What is being asked >> Please arrange the lines below as a numbered list, leaving out any blank lines.
Start of Material supplied
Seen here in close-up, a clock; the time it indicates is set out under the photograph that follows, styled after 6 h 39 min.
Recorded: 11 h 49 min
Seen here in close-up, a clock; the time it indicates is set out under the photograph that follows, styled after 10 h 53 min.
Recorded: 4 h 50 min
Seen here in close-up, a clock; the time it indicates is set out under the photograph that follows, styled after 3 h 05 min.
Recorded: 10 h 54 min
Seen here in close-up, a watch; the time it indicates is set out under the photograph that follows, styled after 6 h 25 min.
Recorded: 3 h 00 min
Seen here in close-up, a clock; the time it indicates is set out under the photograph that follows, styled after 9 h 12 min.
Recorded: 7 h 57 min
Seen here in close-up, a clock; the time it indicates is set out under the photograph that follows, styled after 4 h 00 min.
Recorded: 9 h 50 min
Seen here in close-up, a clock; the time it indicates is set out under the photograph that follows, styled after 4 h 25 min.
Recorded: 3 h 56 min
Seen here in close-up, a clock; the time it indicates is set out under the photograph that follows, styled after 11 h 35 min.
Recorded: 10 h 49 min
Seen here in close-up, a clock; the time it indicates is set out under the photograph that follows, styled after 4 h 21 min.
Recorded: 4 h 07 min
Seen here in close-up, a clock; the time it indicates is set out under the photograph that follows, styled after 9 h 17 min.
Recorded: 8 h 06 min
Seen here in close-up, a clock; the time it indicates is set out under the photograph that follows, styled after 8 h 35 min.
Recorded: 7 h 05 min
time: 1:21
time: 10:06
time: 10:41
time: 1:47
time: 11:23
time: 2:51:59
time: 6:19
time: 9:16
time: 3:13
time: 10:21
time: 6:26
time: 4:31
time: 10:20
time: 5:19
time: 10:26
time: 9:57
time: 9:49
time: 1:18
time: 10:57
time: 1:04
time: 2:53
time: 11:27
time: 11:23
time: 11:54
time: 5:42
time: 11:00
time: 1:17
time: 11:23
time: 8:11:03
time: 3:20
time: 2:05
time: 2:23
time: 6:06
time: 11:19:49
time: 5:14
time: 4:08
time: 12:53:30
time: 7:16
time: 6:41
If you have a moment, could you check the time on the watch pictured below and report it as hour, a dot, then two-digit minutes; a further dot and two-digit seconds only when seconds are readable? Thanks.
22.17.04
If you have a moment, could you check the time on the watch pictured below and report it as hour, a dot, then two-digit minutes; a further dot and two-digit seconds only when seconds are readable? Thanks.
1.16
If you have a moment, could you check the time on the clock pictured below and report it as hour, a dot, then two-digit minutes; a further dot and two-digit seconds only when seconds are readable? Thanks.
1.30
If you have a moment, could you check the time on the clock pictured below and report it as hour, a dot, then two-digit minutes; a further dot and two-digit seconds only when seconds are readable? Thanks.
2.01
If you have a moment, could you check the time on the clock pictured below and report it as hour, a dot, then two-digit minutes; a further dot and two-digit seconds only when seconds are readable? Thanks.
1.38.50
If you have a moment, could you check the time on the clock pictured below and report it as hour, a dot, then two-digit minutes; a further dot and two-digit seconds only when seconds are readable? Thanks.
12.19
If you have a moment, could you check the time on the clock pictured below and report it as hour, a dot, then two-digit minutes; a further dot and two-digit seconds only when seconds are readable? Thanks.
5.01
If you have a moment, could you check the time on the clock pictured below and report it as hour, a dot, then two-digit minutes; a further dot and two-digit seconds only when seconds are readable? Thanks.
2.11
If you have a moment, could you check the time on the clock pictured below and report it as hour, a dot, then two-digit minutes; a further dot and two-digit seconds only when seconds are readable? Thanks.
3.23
End of Material supplied
Response to the task >>
1. Seen here in close-up, a clock; the time it indicates is set out under the photograph that follows, styled after 6 h 39 min.
2. Recorded: 11 h 49 min
3. Seen here in close-up, a clock; the time it indicates is set out under the photograph that follows, styled after 10 h 53 min.
4. Recorded: 4 h 50 min
5. Seen here in close-up, a clock; the time it indicates is set out under the photograph that follows, styled after 3 h 05 min.
6. Recorded: 10 h 54 min
7. Seen here in close-up, a watch; the time it indicates is set out under the photograph that follows, styled after 6 h 25 min.
8. Recorded: 3 h 00 min
9. Seen here in close-up, a clock; the time it indicates is set out under the photograph that follows, styled after 9 h 12 min.
10. Recorded: 7 h 57 min
11. Seen here in close-up, a clock; the time it indicates is set out under the photograph that follows, styled after 4 h 00 min.
12. Recorded: 9 h 50 min
13. Seen here in close-up, a clock; the time it indicates is set out under the photograph that follows, styled after 4 h 25 min.
14. Recorded: 3 h 56 min
15. Seen here in close-up, a clock; the time it indicates is set out under the photograph that follows, styled after 11 h 35 min.
16. Recorded: 10 h 49 min
17. Seen here in close-up, a clock; the time it indicates is set out under the photograph that follows, styled after 4 h 21 min.
18. Recorded: 4 h 07 min
19. Seen here in close-up, a clock; the time it indicates is set out under the photograph that follows, styled after 9 h 17 min.
20. Recorded: 8 h 06 min
21. Seen here in close-up, a clock; the time it indicates is set out under the photograph that follows, styled after 8 h 35 min.
22. Recorded: 7 h 05 min
23. time: 1:21
24. time: 10:06
25. time: 10:41
26. time: 1:47
27. time: 11:23
28. time: 2:51:59
29. time: 6:19
30. time: 9:16
31. time: 3:13
32. time: 10:21
33. time: 6:26
34. time: 4:31
35. time: 10:20
36. time: 5:19
37. time: 10:26
38. time: 9:57
39. time: 9:49
40. time: 1:18
41. time: 10:57
42. time: 1:04
43. time: 2:53
44. time: 11:27
45. time: 11:23
46. time: 11:54
47. time: 5:42
48. time: 11:00
49. time: 1:17
50. time: 11:23
51. time: 8:11:03
52. time: 3:20
53. time: 2:05
54. time: 2:23
55. time: 6:06
56. time: 11:19:49
57. time: 5:14
58. time: 4:08
59. time: 12:53:30
60. time: 7:16
61. time: 6:41
62. If you have a moment, could you check the time on the watch pictured below and report it as hour, a dot, then two-digit minutes; a further dot and two-digit seconds only when seconds are readable? Thanks.
63. 22.17.04
64. If you have a moment, could you check the time on the watch pictured below and report it as hour, a dot, then two-digit minutes; a further dot and two-digit seconds only when seconds are readable? Thanks.
65. 1.16
66. If you have a moment, could you check the time on the clock pictured below and report it as hour, a dot, then two-digit minutes; a further dot and two-digit seconds only when seconds are readable? Thanks.
67. 1.30
68. If you have a moment, could you check the time on the clock pictured below and report it as hour, a dot, then two-digit minutes; a further dot and two-digit seconds only when seconds are readable? Thanks.
69. 2.01
70. If you have a moment, could you check the time on the clock pictured below and report it as hour, a dot, then two-digit minutes; a further dot and two-digit seconds only when seconds are readable? Thanks.
71. 1.38.50
72. If you have a moment, could you check the time on the clock pictured below and report it as hour, a dot, then two-digit minutes; a further dot and two-digit seconds only when seconds are readable? Thanks.
73. 12.19
74. If you have a moment, could you check the time on the clock pictured below and report it as hour, a dot, then two-digit minutes; a further dot and two-digit seconds only when seconds are readable? Thanks.
75. 5.01
76. If you have a moment, could you check the time on the clock pictured below and report it as hour, a dot, then two-digit minutes; a further dot and two-digit seconds only when seconds are readable? Thanks.
77. 2.11
78. If you have a moment, could you check the time on the clock pictured below and report it as hour, a dot, then two-digit minutes; a further dot and two-digit seconds only when seconds are readable? Thanks.
79. 3.23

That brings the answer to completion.